401(k) participants saved at record-high rates in 2023, according to How America Saves, Vanguard’s annual report on the retirement savings behaviors of nearly five million American workers, released today.
The report found that the average participant deferral rate matched the historic high of 7.4% in 2023 (the median deferral rate was 6.2%). When combined with employer contributions, the average participant total savings rate kept pace with the all-time high of 11.7% (median 11%), reached the prior year.
“Smart plan design features are removing barriers to saving. Growth of advice and financial wellness tools are encouraging investing behaviors that lead to retirement readiness for more Americans,” said John James, managing director and head of Vanguard Institutional Investor Group.
Chief among those smart plan design features making a significant impact? Auto-enrollment. In 2023, a record-high 59% of plans recordkept by Vanguard offered automatic enrollment, which research has shown improves participation rates. Among auto-enrollment plans, 60% defaulted employees at a deferral rate of 4% or higher, an all-time high.
Ten years ago, only 35% of plans defaulted employees into the plan at a rate of 4% or higher. More participants than in any previous How America Saves report (43%) increased their savings rate in 2023, driven in part by plan design features like automatic annual savings increases.
The report found 77% of plans with more than 1,000 participants featured automatic enrollment. Plans with automatic enrollment had a 94% participation rate, compared with 67% for voluntary enrollment plans. And two-thirds of automatic enrollment plans have implemented automatic annual deferral rate increases.
This year’s report also dug up some other encouraging plan design trends that led to workers increasing their savings and improving their investing behaviors. Among them:
- Advice becomes more accessible: The percentage of plans offering managed account advice is at an all-time high, and more than 3 in 4 participants now have access to advice. Additionally, a record-high number of participants with access to advice enrolled in the service in 2023.
- Employers make it easier for workers to invest for the long-term: Only 1% of investors who invest exclusively in a single target-date fund traded in 2023. A record-high 64% of all 2023 contributions went into target-date funds, which many employers offer as an automatic or default investment strategy.
More key findings
• 401(k) Account balances: In 2023, the average account balance for Vanguard participants was $134,128; the median balance was $35,286. Vanguard participants’ average account balances increased by 19% since year-end 2022, driven by an increase in equity and bond markets and ongoing contributions over the year. For comparison, the average 401(k) account balance at Fidelity at the end of 2023 was $118,600, and was $115,000 at plans recordkept by T. Rowe Price.
• Roth growth: A Roth feature was offered by 82% of Vanguard plans at year-end 2023, up from 74% in 2019. Among larger plans, 95% offered the feature. At year-end 2023, 17% of participants within these plans had elected the option.
• Target date funds: 96% of plans offered target-date funds at year-end 2023. An important factor driving the use of TDFs is their role as an automatic or default investment strategy. The qualified default investment alternative (QDIA) regulations promulgated under the PPA continue to influence adoption of TDFs. Among plans choosing a QDIA, 98% of designated QDIAs were target-date funds. Two percent were balanced funds. Eighty-three percent of all participants used TDFs, and 70% of target-date investors had their entire account invested in a single TDF.
• 401(k) loan activity: During 2023, loan use increased slightly from 2022, however, it remained below the typical use rates of the years before COVID-19. Thirteen percent of participants had a loan outstanding, and the average loan balance was about $10,700. Hardship withdrawals rose from 2.8% in 2022 to 3.6% of participants in 2023, meaning more than 96% did not take a hardship withdrawal last year.
The future of 401(k) plan design
As 401(k) participants benefit from the impact of strong plan design features like automatic solutions, the How America Saves report noted that plan sponsors continue to expand the breadth of offerings available within retirement plans.

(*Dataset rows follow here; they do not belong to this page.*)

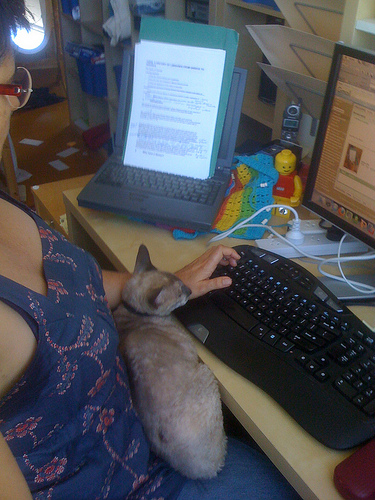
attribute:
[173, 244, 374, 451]
keyboard — black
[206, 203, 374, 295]
power cord — plugged in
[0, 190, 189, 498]
shirt — floral, blue, red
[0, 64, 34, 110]
glasses — red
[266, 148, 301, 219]
lego toy — yellow, large, plastic, red, small, ellow ad red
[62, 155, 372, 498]
desk — wooden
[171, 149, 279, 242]
crochet — colored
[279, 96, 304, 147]
cordless phone — black, gray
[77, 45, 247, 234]
laptop — open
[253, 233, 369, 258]
power strip — white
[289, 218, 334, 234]
power strip — white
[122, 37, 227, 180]
papers — black ad white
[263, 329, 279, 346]
key — black ad white, black, white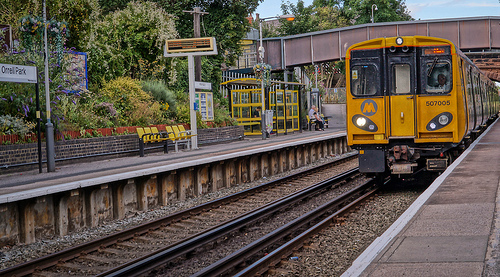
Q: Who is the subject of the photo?
A: The train.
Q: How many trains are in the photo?
A: One.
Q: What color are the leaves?
A: Green.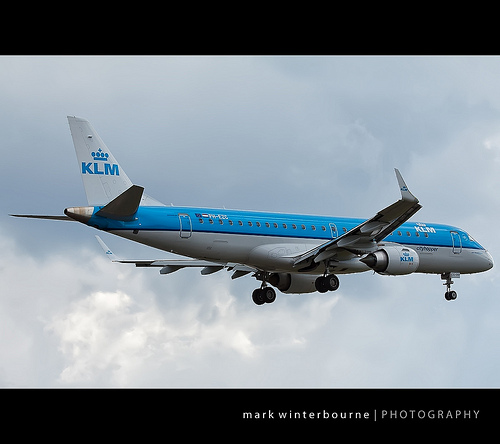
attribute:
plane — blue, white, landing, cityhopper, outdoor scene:
[7, 113, 497, 310]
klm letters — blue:
[79, 159, 122, 179]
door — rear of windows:
[174, 210, 194, 243]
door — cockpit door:
[450, 228, 466, 257]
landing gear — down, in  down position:
[248, 263, 463, 309]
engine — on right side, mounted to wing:
[360, 242, 420, 278]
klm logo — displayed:
[397, 254, 420, 263]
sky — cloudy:
[1, 55, 499, 388]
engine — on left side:
[261, 269, 328, 296]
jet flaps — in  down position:
[97, 164, 422, 280]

“The 401(k) plan is evolving, bringing together not just retirement savings, but also broader financial wellness support for employees,” James said. “Together with plan sponsors and consultants, we are building on the strong foundation of plan design features such as auto-enrollment to better enable employees to reach their financial goals through advice and innovative technology.”
Vanguard’s financial wellness experience for retirement plan participants includes tools for emergency savings, debt paydown, tax-efficient savings strategies, student debt management, and more, with additional enhancements continuously added to the digital platform. Vanguard works closely with employers to personalize recommendations and guidance for plan participants, resulting in an increase in positive retirement savings actions such as higher paycheck contributions.
For more than two decades How America Saves has documented retirement plan design and its impact on American workers’ saving and investing behaviors. The report provides a detailed snapshot of the U.S. defined contribution retirement landscape and serves as an important source of benchmarking and insights for plan sponsors and consultants.